A health board would approach it by considering the cost of the procedure and the probability of detecting cancer, and weigh those against some calculation of the value of the life that would be saved. Perhaps the board would measure the value of a human being in “Quality-adjusted Life-Years”; that’s how the National Institute for Health and Clinical Excellence in Great Britain does it. In the case of urinary blood, it is likely the board would not to recommend a cystoscopy. Which is fine – provided you’re not the rare patient who dies because his bladder cancer went undetected.

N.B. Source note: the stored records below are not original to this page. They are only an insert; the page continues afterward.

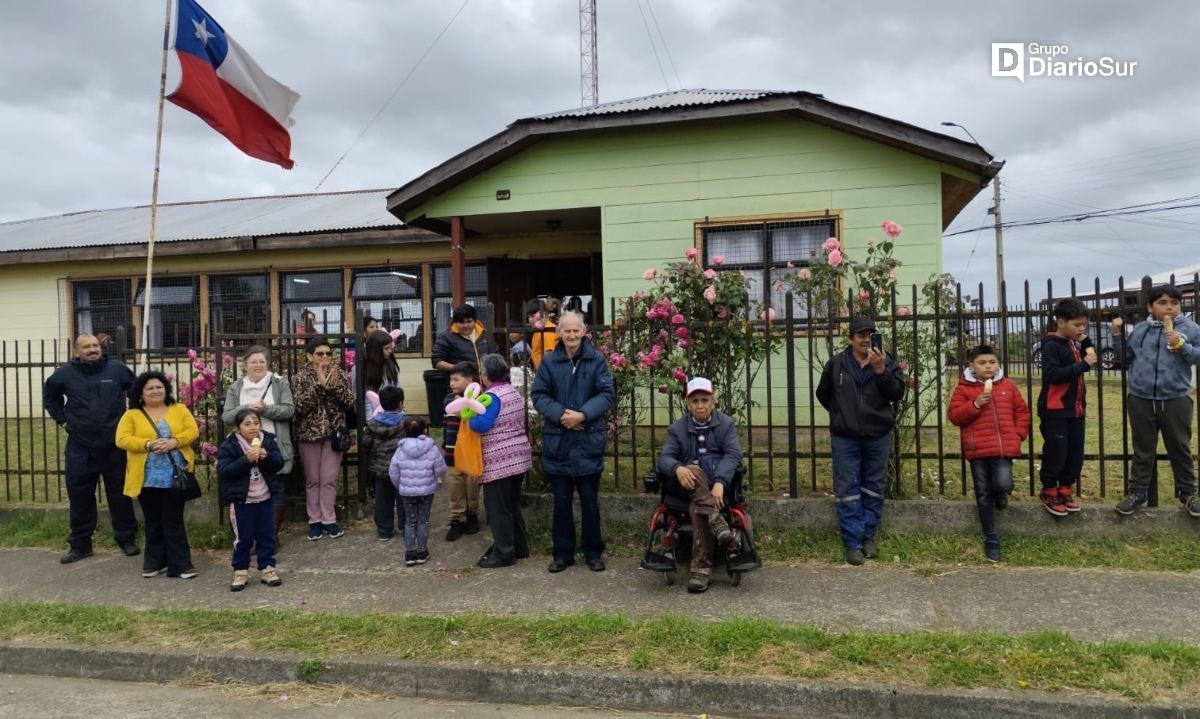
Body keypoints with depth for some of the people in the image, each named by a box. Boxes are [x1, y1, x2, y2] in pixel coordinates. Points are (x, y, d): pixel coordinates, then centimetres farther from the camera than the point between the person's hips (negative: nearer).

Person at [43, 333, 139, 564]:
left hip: (114, 445, -1)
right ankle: (80, 544, 18)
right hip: (80, 447, 1)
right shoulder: (65, 374, -1)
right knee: (79, 495, 6)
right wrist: (61, 418, 11)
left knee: (120, 494, 7)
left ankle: (127, 539, 18)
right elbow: (49, 395, 20)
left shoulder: (117, 369, -4)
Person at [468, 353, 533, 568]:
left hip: (499, 461, -9)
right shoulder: (514, 393, 12)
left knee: (498, 507, -1)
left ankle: (504, 553, 4)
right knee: (512, 504, 18)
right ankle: (519, 546, 25)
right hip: (518, 457, 9)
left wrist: (467, 416, -6)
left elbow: (481, 424, -26)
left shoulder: (493, 396, -16)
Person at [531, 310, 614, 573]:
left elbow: (606, 394, -7)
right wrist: (560, 414, -18)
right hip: (557, 441, 1)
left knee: (590, 500, 9)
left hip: (589, 440, -1)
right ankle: (562, 552, 23)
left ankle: (593, 552, 22)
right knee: (561, 500, 11)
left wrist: (583, 415, -21)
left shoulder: (597, 360, -4)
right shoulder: (549, 361, 0)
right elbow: (539, 395, -3)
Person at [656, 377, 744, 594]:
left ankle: (701, 568, -34)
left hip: (719, 485, -2)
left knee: (697, 507, -33)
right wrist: (678, 469, -29)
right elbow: (664, 458, -3)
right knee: (692, 471, -35)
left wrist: (719, 483, -28)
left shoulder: (726, 423, 7)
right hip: (690, 486, 2)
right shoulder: (677, 428, 12)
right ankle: (718, 523, -46)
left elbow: (733, 455, -9)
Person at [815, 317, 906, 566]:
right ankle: (853, 543, 3)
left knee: (874, 489, 9)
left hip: (878, 437, 1)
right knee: (848, 490, -1)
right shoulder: (836, 364, 1)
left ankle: (869, 538, 21)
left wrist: (881, 370, -23)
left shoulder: (887, 363, 0)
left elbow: (897, 393, -12)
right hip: (845, 438, -1)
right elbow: (823, 393, 14)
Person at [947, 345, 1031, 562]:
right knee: (983, 495, 5)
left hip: (1004, 447, 1)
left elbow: (1022, 411, 15)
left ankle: (1000, 493, 22)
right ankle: (991, 539, 16)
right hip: (977, 449, -1)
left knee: (1003, 485, -19)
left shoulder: (1008, 385, 9)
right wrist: (975, 404, -15)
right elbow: (954, 416, -2)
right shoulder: (964, 388, 2)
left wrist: (1018, 435, 3)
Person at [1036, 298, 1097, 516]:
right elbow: (1052, 375, -24)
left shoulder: (1074, 343, 12)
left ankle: (1065, 490, 23)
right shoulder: (1051, 345, -13)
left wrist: (1086, 342, 8)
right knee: (1055, 453, -2)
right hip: (1055, 411, -8)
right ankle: (1049, 492, 14)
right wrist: (1083, 364, -25)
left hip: (1075, 409, 8)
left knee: (1075, 454, 10)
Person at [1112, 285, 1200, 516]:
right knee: (1143, 449, 11)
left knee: (1180, 448, 11)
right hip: (1141, 400, 2)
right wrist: (1117, 334, 3)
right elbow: (1125, 356, 12)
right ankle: (1138, 491, 19)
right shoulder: (1140, 329, 5)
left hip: (1175, 401, -1)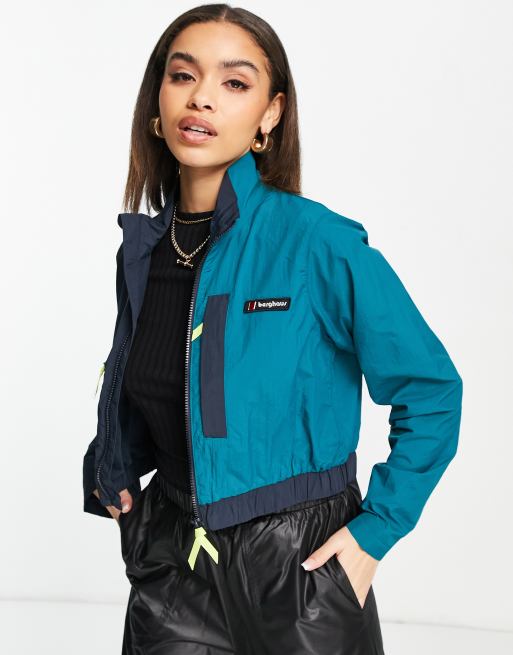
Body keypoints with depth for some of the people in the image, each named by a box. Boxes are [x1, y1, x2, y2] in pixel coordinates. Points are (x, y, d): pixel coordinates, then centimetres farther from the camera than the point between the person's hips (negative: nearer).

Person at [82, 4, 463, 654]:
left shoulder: (320, 243, -17)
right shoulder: (143, 251, 0)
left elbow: (431, 392, -10)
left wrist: (375, 530, -12)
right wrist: (110, 474, 5)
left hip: (300, 560, -4)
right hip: (172, 563, 4)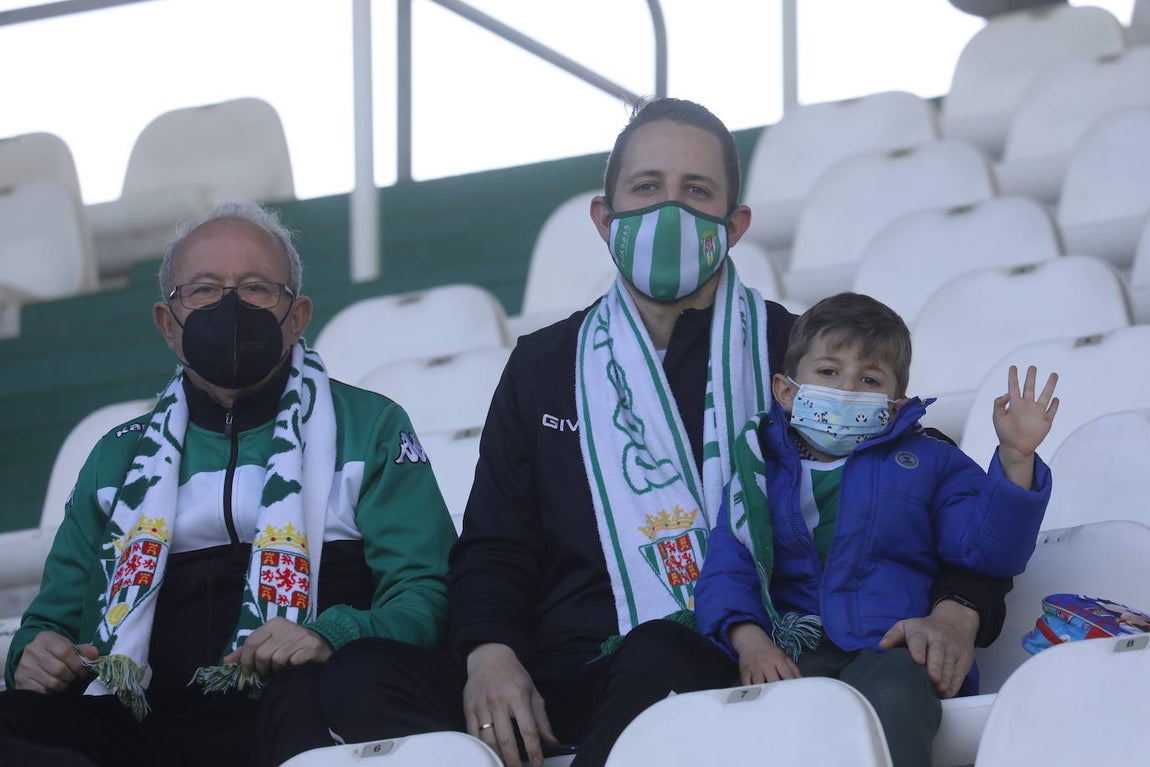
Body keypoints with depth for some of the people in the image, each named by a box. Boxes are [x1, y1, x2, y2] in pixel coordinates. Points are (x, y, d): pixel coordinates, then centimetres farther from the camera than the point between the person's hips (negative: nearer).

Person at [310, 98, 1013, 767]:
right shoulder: (544, 366, 21)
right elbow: (495, 548, 18)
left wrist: (959, 607, -11)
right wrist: (488, 653, -6)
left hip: (724, 668, -3)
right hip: (564, 682, 3)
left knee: (660, 654, -41)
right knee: (360, 677, -25)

A market approach, in contrast, does not assume there is a “right” answer. With their own dollars on the line, many patients would choose an inexpensive health insurance policy that does not cover pricey tests that rarely find anything. They are willing to take on a small amount of risk in exchange for keeping some cash in their pockets. But other patients are more risk-averse. They would always want the test in order to be absolutely sure they don’t have something serious. In a free market these patients would have the option to buy a policy that covers this type of procedure. They would have to pay more for it, though.

As the hematuria example shows, it is not always obvious what the optimal treatment is. A great deal depends on the preferences of the patient. The notion of a patient discussing treatment options with his doctor and weighing the risks and benefits against the costs is not the absurdity Gawande and other would lead us to believe. But the notion of a government board putting a value on a human life is.

One final comment on the Gawande article: Yes, it is unlikely that an elderly patient in need of a coronary bypass would negotiate price with her doctor. But in a market-based system she doesn’t need to, because her insurance company already did. Since the outcome of those negotiations is reflected in her premium, she already took the doctor’s fee into consideration when she shopped for a policy.